Private enterprises, stripped of vitality, have had no choice but to conduct massive layoffs. What is more, the repeated lockdowns of cities under the government's "zero coronavirus" policy have led to economic stagnation. As a result, many workers are now jobless with nowhere to go.
"The government blames young people for its misgovernment. To divert public attention, the government is fanning the hatred of the United States, Europe and Japan," Wang said. To Wang's eyes, Russia, which he views as having invaded Ukraine to drum up an external crisis while its economy stalled, mirrors his own country.
"If China invades Taiwan, the people's lives here will fall apart. I joined the GTM for our protection," Wang said.
He said he wishes to "prevent (China) from running out of control" by providing the world with information about how the CCP and government are breeding aggressive patriotism directed against other countries and charging ahead with a military buildup.
In the meantime, Chinese authorities have become gravely alarmed by how translations can become weaponized.

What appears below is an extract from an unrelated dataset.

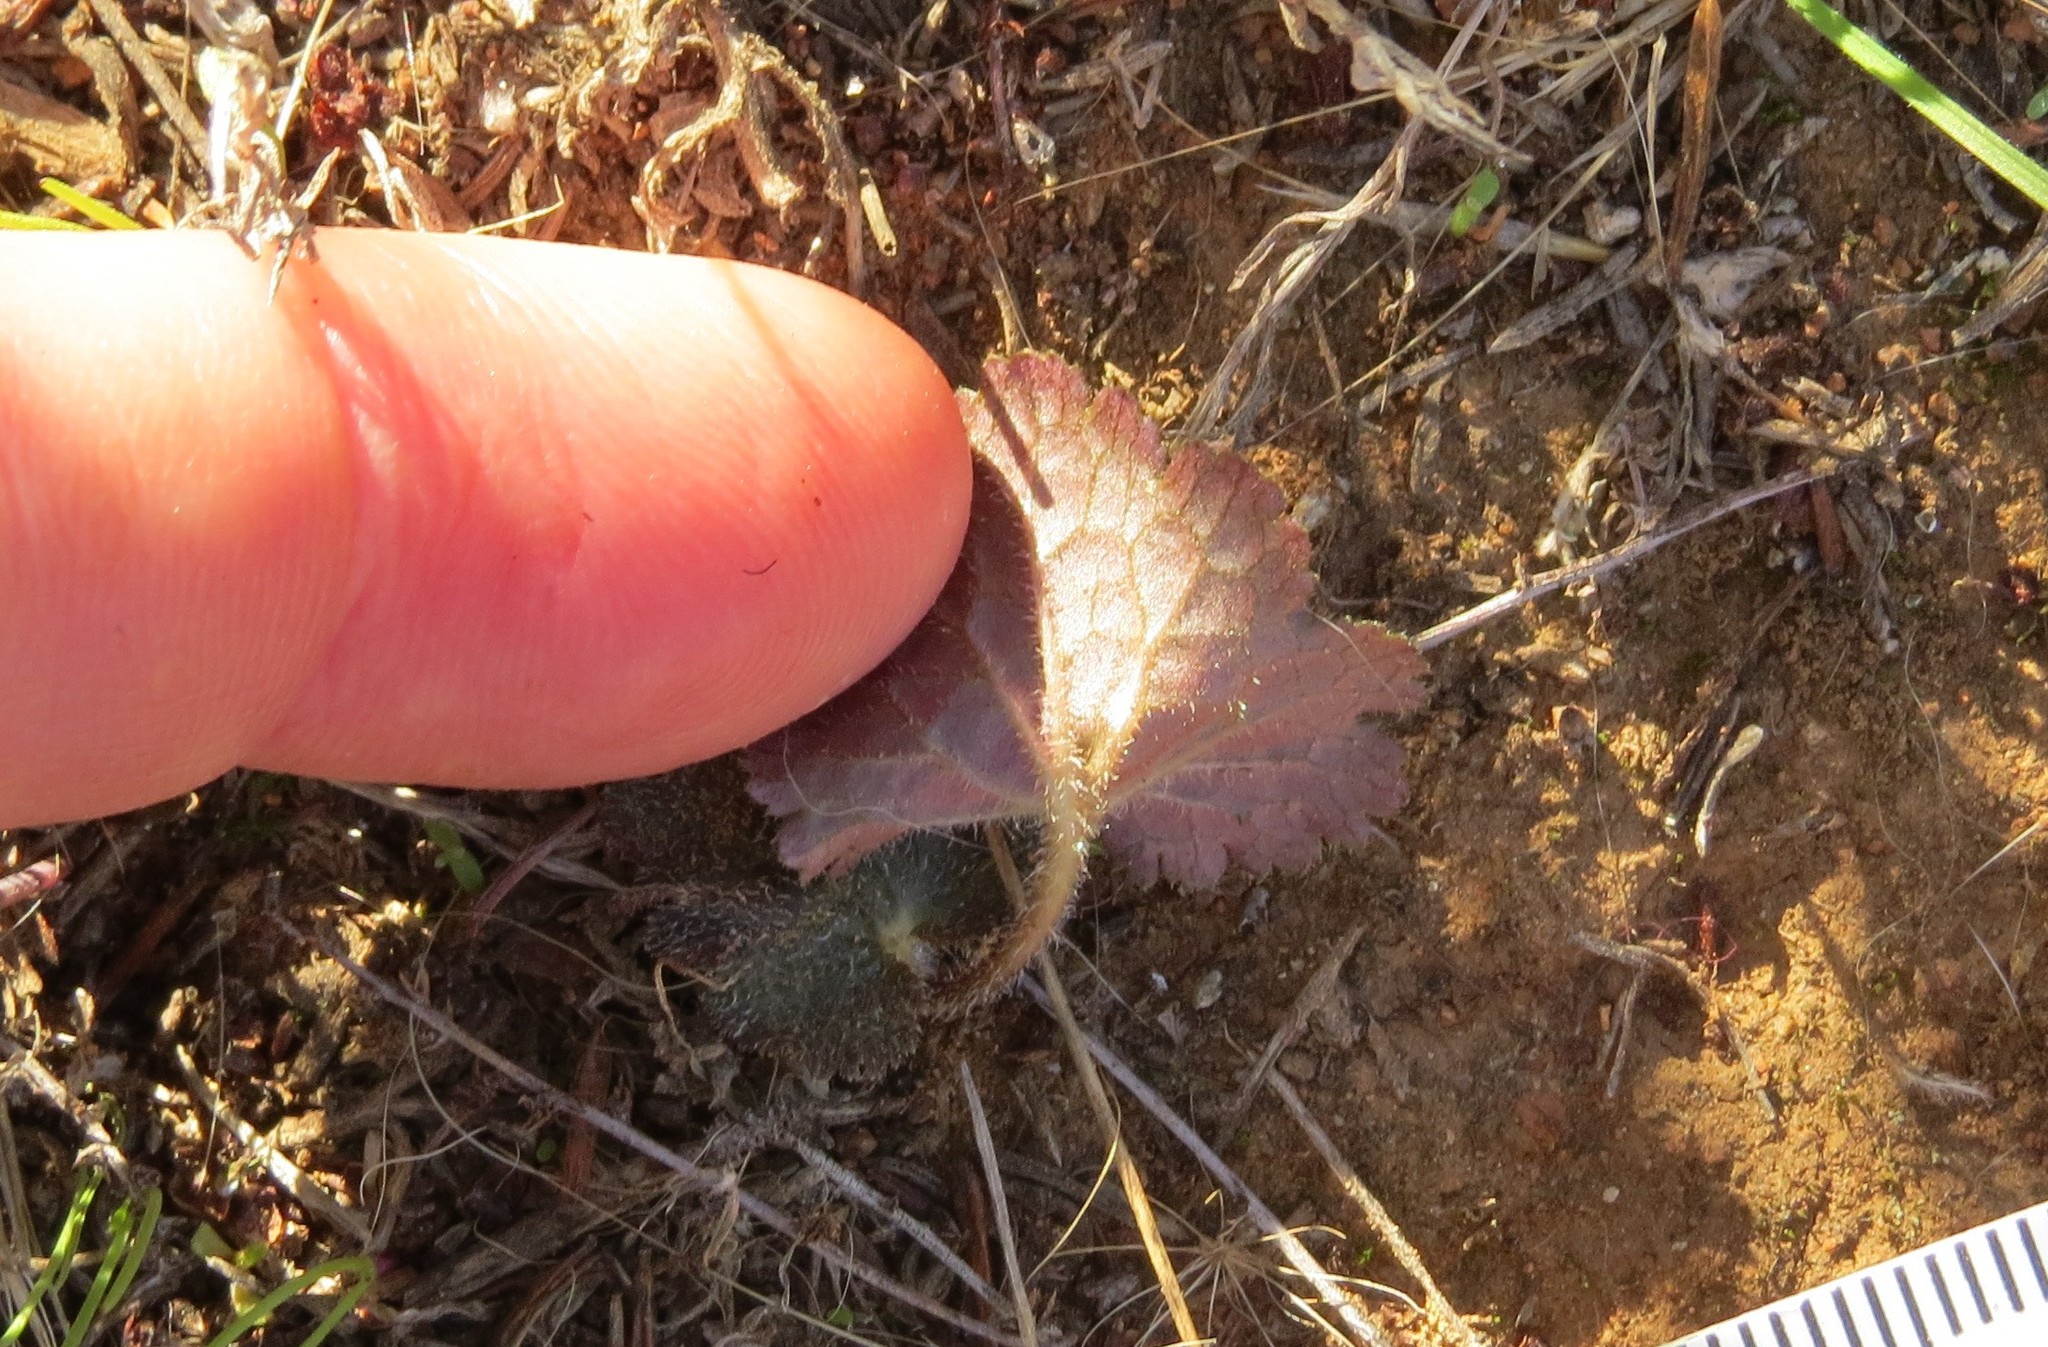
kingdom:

In April, the Global Times, a daily tabloid affiliated with the CCP's flagship newspaper, the People's Daily, carried an expert's commentary, saying that translations "dishonoring" China have become "large-scale and systematized."
Warning that the GTM phenomenon could have a serious impact on China's image and its ability to "improve its messaging" internationally, the commentary said Beijing must take the initiative in getting out key concepts related to China to overseas audiences.
Seeking to formulate an image of China as a "beloved country," President Xi has become nervous that the GTM might throw cold water on such designs. Chinese propaganda authorities consider anti-China forces in the United States and Europe especially to be behind the GTM campaign.
But according to Wang, most participants in the GTM use Chinese as their native language and have experienced living under Chinese rule. They include not only Chinese nationals but also ethnic Chinese living overseas and foreign nationals. The leaders' identities are kept secret to avoid being exposed by Chinese authorities.
CCP and government-affiliated media revile participants in the GTM as "viruses" or "prowling rats" and attack them for staging an information war led by the United States and Europe. But it appears that they are averting their eyes from the fact that Chinese citizens likely form the mainstay of participants.
The GTM is aimed at informing people around the world about the torrent of "dangerous public opinions being formed in China due to the government implanting anti-Japanese sentiments in the minds of citizens," Wang said, expressing concern that China is pushing toward military expansion on a pretense of Japan's threat.
After the translations of comments celebrating Japan's earthquake aroused a growing reaction abroad, over half the comments on Chinese social media were deleted. Members of the GTM regard that as a "result."
Furthermore, the GTM is not necessarily targeted at the CCP. Messages such as "Ukrainian beauties" and "Die, Japanese" were primarily posted by ordinary citizens.
"As Chinese people have reverence for centralized power at their root, they are partly responsible for the outcomes of governance by the CCP," Wang said.
The GTM is aimed at urging Chinese people to deeply reflect upon their psychology of belittling human rights and accepting autocracy, he explained.
"Unless Chinese authorities stop hate-filled propaganda and Chinese netizens discontinue silly comments that support acts of aggression the GTM will not end," he said.